• [EXERCISE SET]
A. Could you update the entries starting at the line containing "Between point (624, 310)" and ending at the line containing "Yes, it is.", with "dark gray shirt" changed to "charcoal shirt" and everything else unchanged?
B. Can you go on with the piece about Mike Pence and Christofascism from where it stops?

• [TEXT SECTION]
=== Section Start ===
The Handmaid’s Tale, Margaret Atwood’s 1985 novel about a future America ruled by Christian fundamentalists, is currently streaming on Hulu. But in 1990 it was made into a Hollywood movie, and one of its central characters, played by Robert Duvall, always stuck with me.
Duvall’s “Commander” is a calm, square-jawed man with an air of quiet authority. He doesn’t seem like a despot, but he is an architect of a puritanical society that shutters schools, restricts women, executes “non-conformists,” and mandates 24/7 surveillance of citizens.
Ever since Mike Pence joined the Trump ticket, I’ve been haunted by Duvall’s character. What would that quiet, white, Christian male authority look like in today’s world, and what kind of society would Commander, oops, President Pence seek to build? As Trump’s troubles grow by the hour so does the urgency of these questions.
Online and off, the term Christofascism is creeping into conversations. Christofascism, a word coined by theologian Dorothee Sölle, refers to Christian authoritarianism, an outcome sought by some in the Religious Right. Theocracy is a terrifying vision for many Americans, but for those born between 1946 and 1964 Pence’s ideas are especially repugnant. That’s because for America’s 75 million baby boomers, Pence is one of their own. And if you’re a boomer opposed to the current administration, you’re likely wondering how things went so very wrong.
Growing up in an Irish Catholic family, Mike Pence was proudly Democratic. With John F. Kennedy as a patron saint, Pence became a high school Democratic coordinator. His first ever presidential vote was cast for Jimmy Carter.
=== Section End ===
• [SUPPLIED DATA]
=== Section Start ===
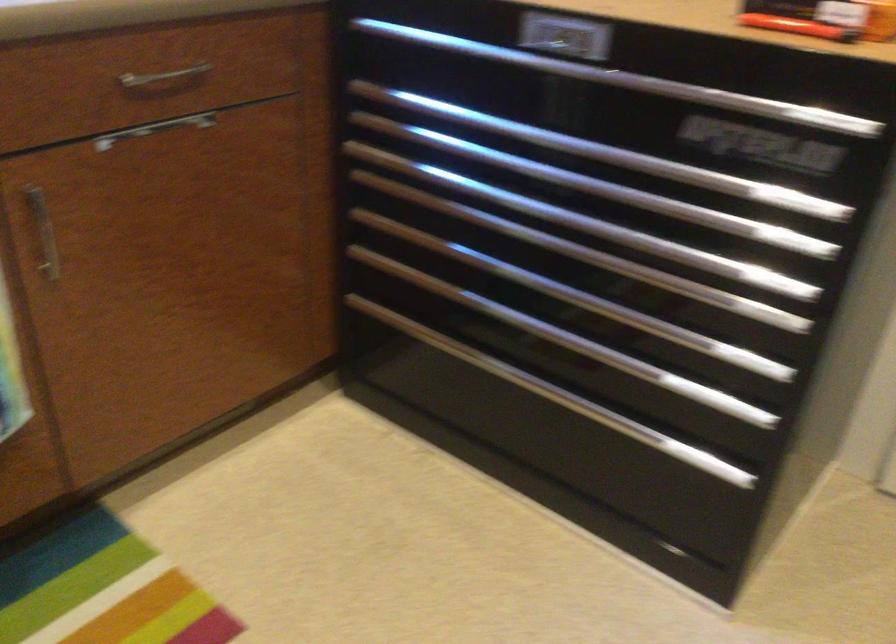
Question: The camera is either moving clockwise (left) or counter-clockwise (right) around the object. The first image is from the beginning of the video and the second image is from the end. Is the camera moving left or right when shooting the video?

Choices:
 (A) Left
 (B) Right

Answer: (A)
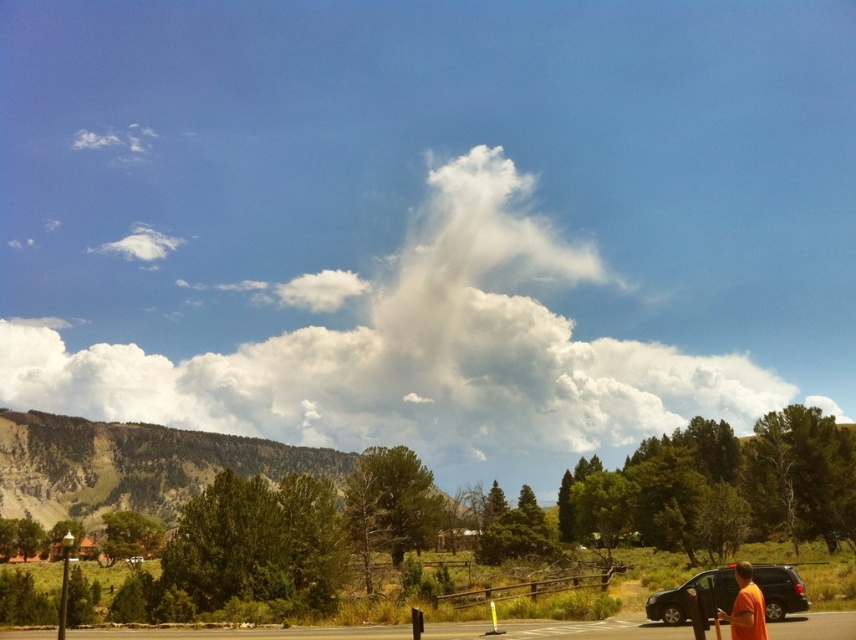
Question: Where is matte black suv at lower right located in relation to orange t-shirt at lower right in the image?

Choices:
 (A) below
 (B) above

Answer: (A)

Question: Which of the following is the farthest from the observer?

Choices:
 (A) (730, 618)
 (B) (159, 387)
 (C) (758, 579)

Answer: (B)

Question: Which point is closer to the camera?

Choices:
 (A) (241, 348)
 (B) (749, 572)
 (C) (726, 600)

Answer: (B)

Question: Does white fluffy cloud at upper center come behind orange t-shirt at lower right?

Choices:
 (A) yes
 (B) no

Answer: (A)

Question: Which point is closer to the camera?

Choices:
 (A) (681, 604)
 (B) (742, 604)
 (C) (401, 333)

Answer: (B)

Question: Can you confirm if matte black suv at lower right is positioned above orange t-shirt at lower right?

Choices:
 (A) yes
 (B) no

Answer: (B)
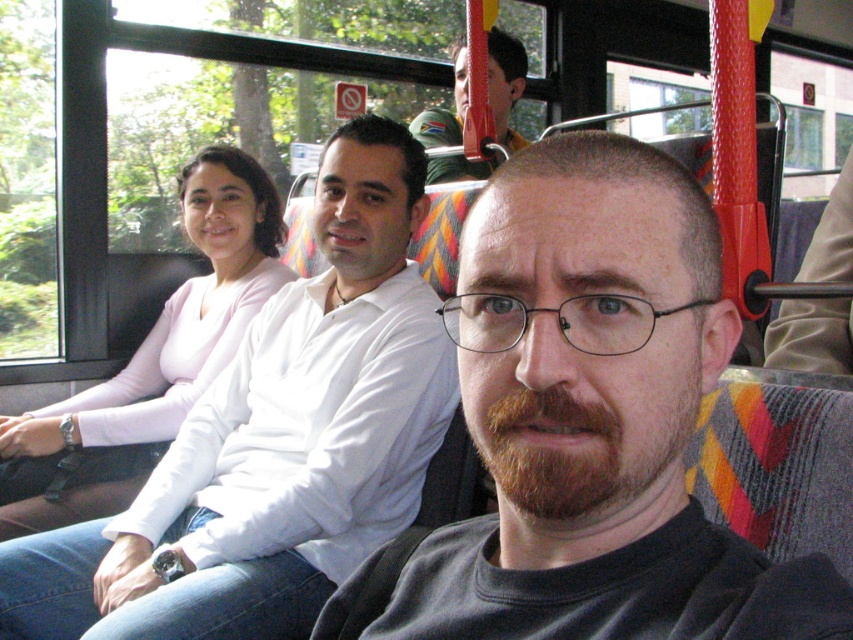
Between dark gray shirt at center and green fabric cap at upper center, which one is positioned higher?

green fabric cap at upper center

Is dark gray shirt at center to the left of green fabric cap at upper center from the viewer's perspective?

Indeed, dark gray shirt at center is positioned on the left side of green fabric cap at upper center.

Between point (624, 310) and point (428, 129), which one is positioned behind?

Positioned behind is point (428, 129).

Find the location of `dark gray shirt at center`. dark gray shirt at center is located at coordinates (587, 426).

Does point (502, 548) lie behind point (178, 180)?

No, (502, 548) is in front of (178, 180).

Between point (669, 381) and point (233, 260), which one is positioned behind?

Positioned behind is point (233, 260).

Is point (663, 179) positioned before point (30, 524)?

Yes, it is.

This screenshot has width=853, height=640. In order to click on dark gray shirt at center in this screenshot , I will do `click(587, 426)`.

Is pink matte sweater at upper left thinner than green fabric cap at upper center?

No.

Which is below, pink matte sweater at upper left or green fabric cap at upper center?

pink matte sweater at upper left is lower down.

The height and width of the screenshot is (640, 853). Identify the location of pink matte sweater at upper left. tap(151, 360).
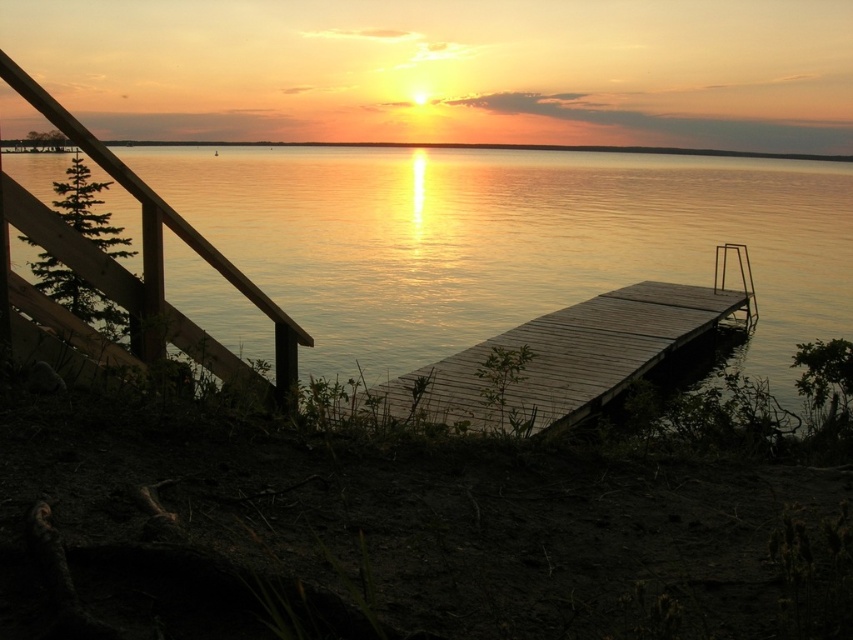
You are standing at the edge of the lakeside and want to reach the glistening water at center. Based on the coordinates provided, in which direction should you move relative to your current position?

The glistening water at center is located at coordinates point (508,241), so you should move towards the center of the scene to reach it.

You are standing at point A located at coordinates point A at (566,410). You want to reach point B, which is 12.55 meters away from point A. Considering the scene described, can you safely walk from point A to point B without getting your feet wet?

The distance between point A at (566,410) and point B is 12.55 meters. Since the scene describes a wooden dock extending into the lake, it is possible that the dock spans this distance. Therefore, you can safely walk from point A to point B along the dock without getting your feet wet.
=== Section End ===
• [EXERCISE RESPONSES]
A.
Between point (624, 310) and point (428, 129), which one is positioned behind?

Positioned behind is point (428, 129).

Find the location of `charcoal shirt at center`. charcoal shirt at center is located at coordinates (587, 426).

Does point (502, 548) lie behind point (178, 180)?

No, (502, 548) is in front of (178, 180).

Between point (669, 381) and point (233, 260), which one is positioned behind?

Positioned behind is point (233, 260).

Is point (663, 179) positioned before point (30, 524)?

Yes, it is.

B.
But Pence belonged to a generation that wanted something more, and his current faith commitments are inseparable from his experience as a baby boomer. In the ‘60s and early ‘70s, the media depicted boomers as free-love hippies and anti-establishment rebels, but those eye-catching stereotypes failed to capture the generation’s true ambition. Many yearned for authenticity. They craved experience. They longed to know God and, just as important, for God to know them.
Some boomers joined cults. Others went to communes. Still others tuned in, turned on and dropped out. But many stayed where they were with a few tweaks.
Pence fell into the last group. He wasn’t about to drop acid or storm the Pentagon, but he did want to feel deeply connected to a truth beyond daily life. At college, he admired a group of evangelical students, and went with them to a Christian music festival.
In the 1970s, Christian youth leaders pioneered music festivals to keep their young in the fold. Camp meetings in the guise of Woodstock, the gatherings feature rock music, cool preachers and old-fashioned altar calls.
Finding God at the Ichthus Music Festival changed Mike Pence’s life. Before this born-again experience, his spiritual life felt empty, and he subsequently said that he’d been seeking a personal relationship with Jesus.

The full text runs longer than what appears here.